Keynes was a big champion of capitalism as the best tool to raise living standards, and ultimately the idea of ending poverty is an economic question as much as a moral one. It may be that truly ending it involves a sort of struggle against diminishing returns: a typical capitalist economy working well enough for most people (80%?), with guaranteed jobs picking up the majority of the slack (15%?), and a UBI covering those few who for whatever reason can't handle employment in either the private or public sectors. The last mile of anything is always the most difficult, but since a UBI covers everyone, it's less susceptible to the "programs for poor people are poor programs" issues that that currently plague America's haphazard, rickety, and often racist welfare state.
The single most difficult aspect of a UBI is the funding structure, and here Lowrey predictably is less able to give useful guidance, since these are bitter political and practical questions.

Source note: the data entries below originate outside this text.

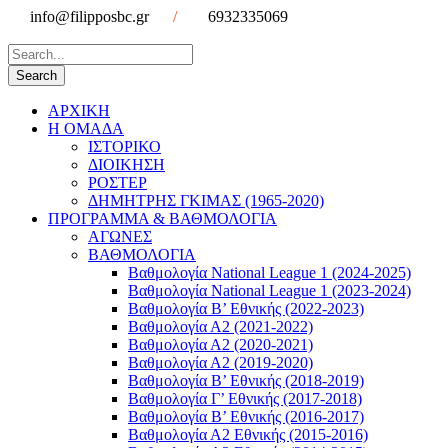
info@filipposbc.gr
/
6932335069
ΑΡΧΙΚΗ
Η ΟΜΑΔΑ
ΙΣΤΟΡΙΚΟ
ΔΙΟΙΚΗΣΗ
ΡΟΣΤΕΡ
ΔΗΜΗΤΡΗΣ ΓΚΙΜΑΣ (1965-2020)
ΠΡΟΓΡΑΜΜΑ & ΒΑΘΜΟΛΟΓΙΑ
ΑΓΩΝΕΣ
ΒΑΘΜΟΛΟΓΙΑ
Βαθμολογία National League 1 (2024-2025)
Βαθμολογία National League 1 (2023-2024)
Βαθμολογία Β’ Εθνικής (2022-2023)
Βαθμολογία Α2 (2021-2022)
Βαθμολογία Α2 (2020-2021)
Βαθμολογία Α2 (2019-2020)
Βαθμολογία B’ Εθνικής (2018-2019)
Βαθμολογία Γ’ Εθνικής (2017-2018)
Βαθμολογία Β’ Εθνικής (2016-2017)
Βαθμολογία Α2 Εθνικής (2015-2016)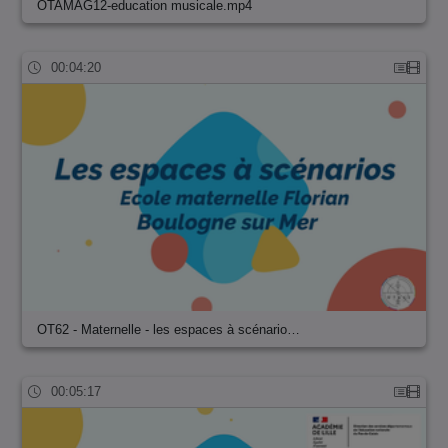
OTAMAG12-education musicale.mp4
00:04:20
OT62 - Maternelle - les espaces à scénario…
00:05:17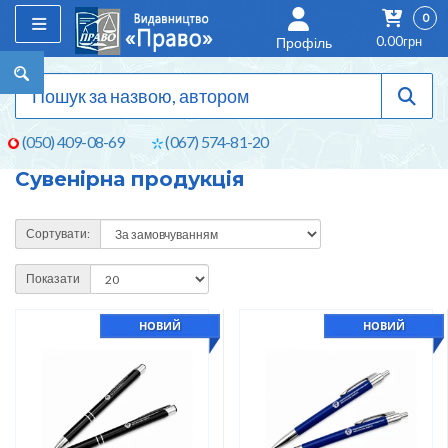
0
0.00грн
Профіль
(050) 409-08-69
(067) 574-81-20
Сувенірна продукція
Сортувати:
Показати
НОВИЙ
НОВИЙ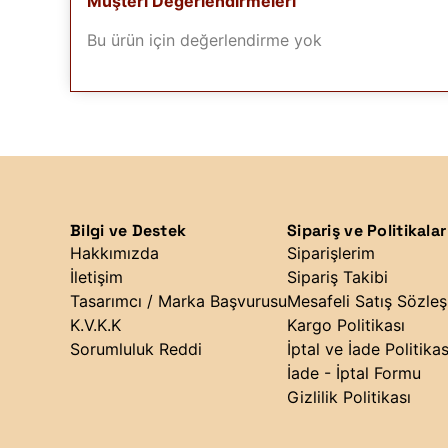
Müşteri Değerlendirmeleri
Bu ürün için değerlendirme yok
Bilgi ve Destek
Sipariş ve Politikalar
Hakkımızda
Siparişlerim
İletişim
Sipariş Takibi
Tasarımcı / Marka Başvurusu
Mesafeli Satış Sözle
K.V.K.K
Kargo Politikası
Sorumluluk Reddi
İptal ve İade Politikas
İade - İptal Formu
Gizlilik Politikası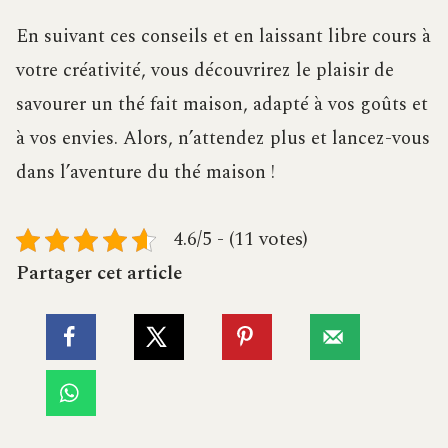
En suivant ces conseils et en laissant libre cours à
votre créativité, vous découvrirez le plaisir de
savourer un thé fait maison, adapté à vos goûts et
à vos envies. Alors, n’attendez plus et lancez-vous
dans l’aventure du thé maison !
4.6/5 - (11 votes)
Partager cet article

Alaska's scheme is funded from oil, but not only is every state not Alaska, but even Alaska might find its wells running dry someday. As FDR said of his own attempt to fund a UBI for the elderly: "We put those payroll contributions there so as to give the contributors a legal, moral, and political right to collect their pensions and their unemployment benefits. With those taxes in there, no damn politician can ever scrap my social security program."
We don't have as much fiscal space as FDR did back in the welfare state's infant days, so either coming up with new taxes, such as on financial transactions or wealth, or finding acceptable ways to increase existing taxes, will prove the most challenging part of all. But, as Lowrey shows, there's no real mystery to ending poverty - just give people money.